No tak...miałam 47 lakierów do paznokci,a już się to zmieniło,mam 49 :D
Wczoraj kupiłam dwa kolejne w Essence,jednym z nich jest lakier pękający Cracking Top Coat,z Essence pękacza jeszcze nie testowałam :) Nie wiem jaką gamę kolorów mają pękacze w tej firmie,ale w sklepie u mnie były tylko dwa dostępne-srebrny i granatowy,wzięłam ten drugi.Jest on taki metaliczny,nie matowy,podoba mi się bardzo.A kosztował 7.99,więc póki co to najtańszy pękacz jaki widziałam :) Pęknięcia ma takie podłużne,nie łaciate-nie nakładałam go grubo.Fajnie wygląda ten kolor do dżinsów:) Mnie się podoba efekt,a Wam? :)
Na spodzie mam lakier z Avonu Vintage Blue :)
podobają mi się te podłużne peknięcia :)
OdpowiedzUsuńkiedyś kiedyś go sobie kupię ;)
ładnie:)
OdpowiedzUsuńPęka w ładny sposób, spotkałam się z pękaczami, które dawały średni efekt ale nie wiem czy było to spowodowane słabą jakościa lakieru czy brakiem precyzji ;) Mnie się podoba!

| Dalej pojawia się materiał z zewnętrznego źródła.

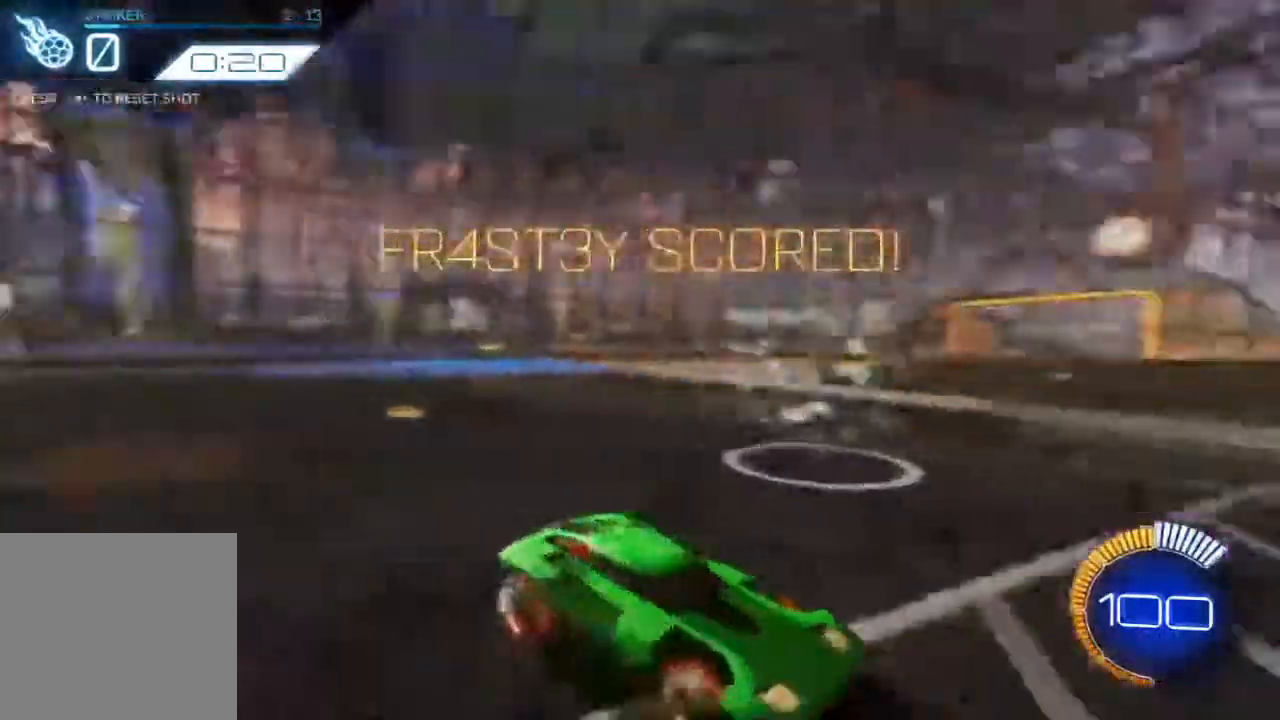
{"dt_ms": 500, "buttons": ["B", "R2"], "left_stick": "center", "events": []}
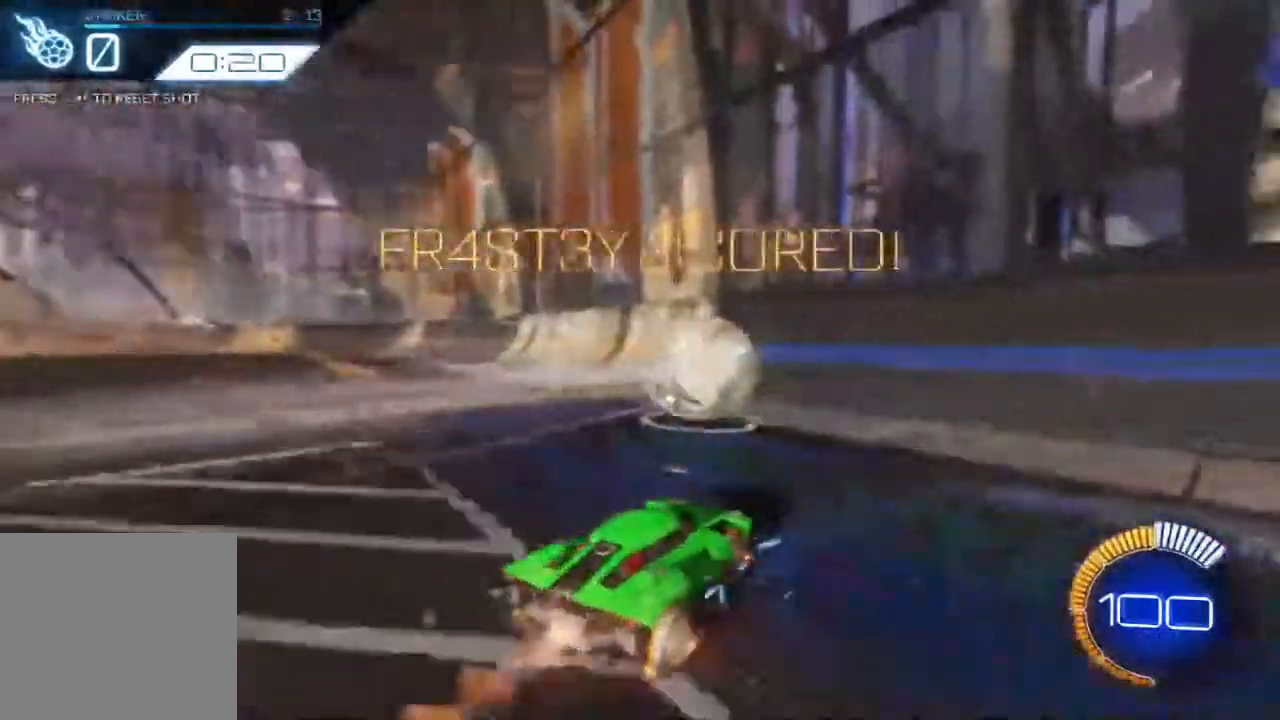
{"dt_ms": 500, "buttons": ["B", "R2"], "left_stick": "center", "events": []}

OdpowiedzUsuńŚwietnie wygląda, lubię jak lakier pęka wzdłuż :)
OdpowiedzUsuńNie wiem czy te pęknięcia nie są też zależne od lakieru, który jest pod spodem. Ja mam czarny pękacz z essence i pęka normalnie, nie takie paski, tylko łatki się robią, ale na każdym lakierze wyglądają inaczej :)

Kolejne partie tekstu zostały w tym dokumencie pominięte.